Periapical lesion is a term used to describe various oral inflammatory changes and processes around the tip of the root (in the bone surrounding the tooth).
There are many things that can cause these changes and the most common one is the infection of the dental pulp, or tooth nerve to be more precise, which occurs as a result of untreated caries. The infection spreads from the root canal in the area around the teeth and leads to serious inflammation of the tissues located around the root top. The cause may be trauma that also leads to the atrophy of the tooth pulp.
In most cases, these lesions have a chronic course from the beginning and they are fully asymptomatic. In some cases, we can notice a fistula opening just above the problematic tooth. This opening is located on the mucous membrane in the form of small lumps with reddish color and yellow dot in the center from which certain content comes out once in a while. The tooth with tooth nerve necrosis usually darkens and this is often the only change that patients notice. The symptoms depend on the number, types and virulence of microorganisms found there and the immunological capacity of the system. When the immune system is weakened the symptoms become more visible.

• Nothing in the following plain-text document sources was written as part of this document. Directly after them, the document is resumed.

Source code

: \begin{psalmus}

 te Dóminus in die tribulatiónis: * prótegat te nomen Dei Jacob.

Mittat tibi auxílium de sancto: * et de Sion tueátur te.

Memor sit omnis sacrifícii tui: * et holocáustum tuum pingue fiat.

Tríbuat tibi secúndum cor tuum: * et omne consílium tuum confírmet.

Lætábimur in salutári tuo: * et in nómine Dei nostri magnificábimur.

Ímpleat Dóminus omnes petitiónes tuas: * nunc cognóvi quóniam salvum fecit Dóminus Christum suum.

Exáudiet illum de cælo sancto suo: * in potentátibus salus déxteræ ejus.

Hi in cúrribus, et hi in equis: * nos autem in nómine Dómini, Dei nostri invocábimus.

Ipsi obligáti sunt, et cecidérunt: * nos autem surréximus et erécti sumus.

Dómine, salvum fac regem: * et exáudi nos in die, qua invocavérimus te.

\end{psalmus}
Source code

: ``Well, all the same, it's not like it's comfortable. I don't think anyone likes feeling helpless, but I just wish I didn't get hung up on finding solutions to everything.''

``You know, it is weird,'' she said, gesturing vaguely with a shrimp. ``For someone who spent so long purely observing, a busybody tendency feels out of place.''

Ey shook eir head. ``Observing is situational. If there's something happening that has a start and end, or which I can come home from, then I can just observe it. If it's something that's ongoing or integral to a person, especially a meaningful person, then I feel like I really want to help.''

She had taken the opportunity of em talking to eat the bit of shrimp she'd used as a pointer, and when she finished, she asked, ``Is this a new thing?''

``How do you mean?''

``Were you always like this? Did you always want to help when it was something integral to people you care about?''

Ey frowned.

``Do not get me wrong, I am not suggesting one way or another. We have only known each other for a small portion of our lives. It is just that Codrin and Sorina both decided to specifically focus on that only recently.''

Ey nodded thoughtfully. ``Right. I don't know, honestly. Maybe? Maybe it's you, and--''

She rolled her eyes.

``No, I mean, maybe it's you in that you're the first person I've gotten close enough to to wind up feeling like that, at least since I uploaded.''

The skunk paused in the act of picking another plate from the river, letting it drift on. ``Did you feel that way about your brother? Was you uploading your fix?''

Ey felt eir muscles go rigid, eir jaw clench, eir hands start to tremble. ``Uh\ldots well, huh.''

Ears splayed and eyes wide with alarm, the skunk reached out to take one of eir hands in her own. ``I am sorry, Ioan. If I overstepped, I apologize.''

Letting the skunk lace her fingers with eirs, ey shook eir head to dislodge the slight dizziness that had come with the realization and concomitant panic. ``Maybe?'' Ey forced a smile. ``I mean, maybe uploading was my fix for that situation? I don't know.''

Acute dental infections can occur in two basic forms – abscess and cellulitis.
Abscess is a clearly limited suppurative inflammation. Its development goes through several phases. The periodontic phase is the initial phase that leads to oral inflammatory changes that are limited to the fibers found in the tooth socket. There are no subjective symptoms. The tooth may be sensitive when chewing. The second phase or intraosseous phase leads to creation of pus in the bone, near the roots of the teeth. The clinical picture is dominated by pain that is strong and permanent. Pain may spread diffusely towards the ears, eyes and the opposite jaw bone. The tooth is very sensitive even to the slightest touch. There is no tissue swelling. Subperiostal phase starts with further spreading of the pus though the bone and the pain becomes unbearable. The infected tooth becomes instable. Sub-mucous phase is the phase when the pus is discharged in the soft tissues. The pain is becoming weaker and the skin over the swelling becomes red and shiny.
Cellulitis is a diffusive suppurative inflammation characterized by swelling which can affect the entire half of the face and neck.